Like a Big Mac: The dollar has flipped! A run on the puns or is it buns?

Invented in 1986 as a light-hearted guide to whether currencies are at their "correct" level, burgernomics is based on the theory of purchasing power parity (PPP). This says that, in the long run, exchange rates should move toward rates that would equalize the prices of an identical basket of goods and services in any two countries. To put it simply: a dollar should buy the same everywhere. Our base is a McDonald’s Big Mac, produced locally to roughly the same recipe in 118 countries. The Big Mac PPP is the exchange rate that would leave burgers costing the same as in America....Many readers complain that burgernomics is hard to swallow.

But as a tool it makes exchange rate theory more digestable. Academic economists are taking burgernomics more seriously, chewing over the Big Mac index in almost a dozen studies. "Economics Focus," "McCurrencies: Hamburgers should be an essential part of every economist’s diet." The Economist, April 26, 2003.

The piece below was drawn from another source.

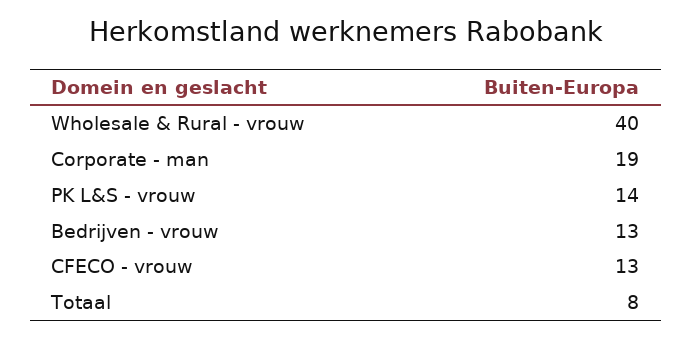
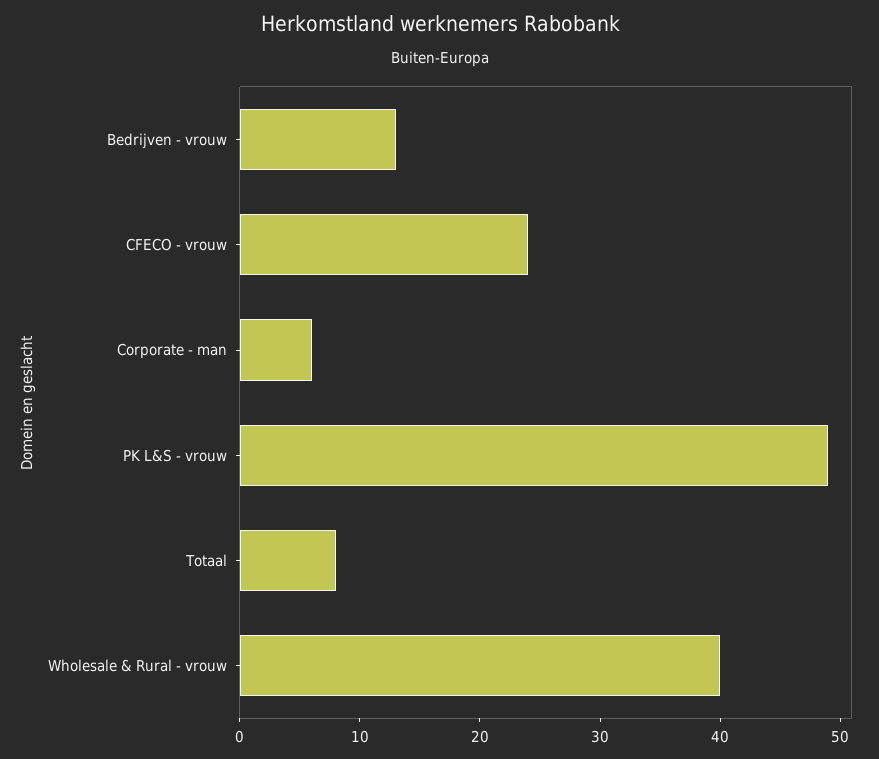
Corporate - man: 19 -> 6
PK L&S - vrouw: 14 -> 49
CFECO - vrouw: 13 -> 24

Old Europe's stuck in first gear

The run-up to the Iraq war has exposed some big rifts between the United States and Europe. But the campaign against Saddam Hussein’s regime isn’t the only place where America and its traditional allies, such as France and Germany, seem to be drifting apart. In economic policy, the two sides of the Atlantic are also heading in sharply different directions, and the split is starting to show up in some critical measurements of growth and well-being. According to a new survey by the Conference Board, Europe's policies toward business and labor are inhibiting growth. Incomes and living standards over there are no longer catching up with those in the US, as they did earlier in the postwar period.
"Europe, U.S. may also be divided by a productivity gap," Andrew Cassel, Philadelphia Inquirer, March 31, 2003.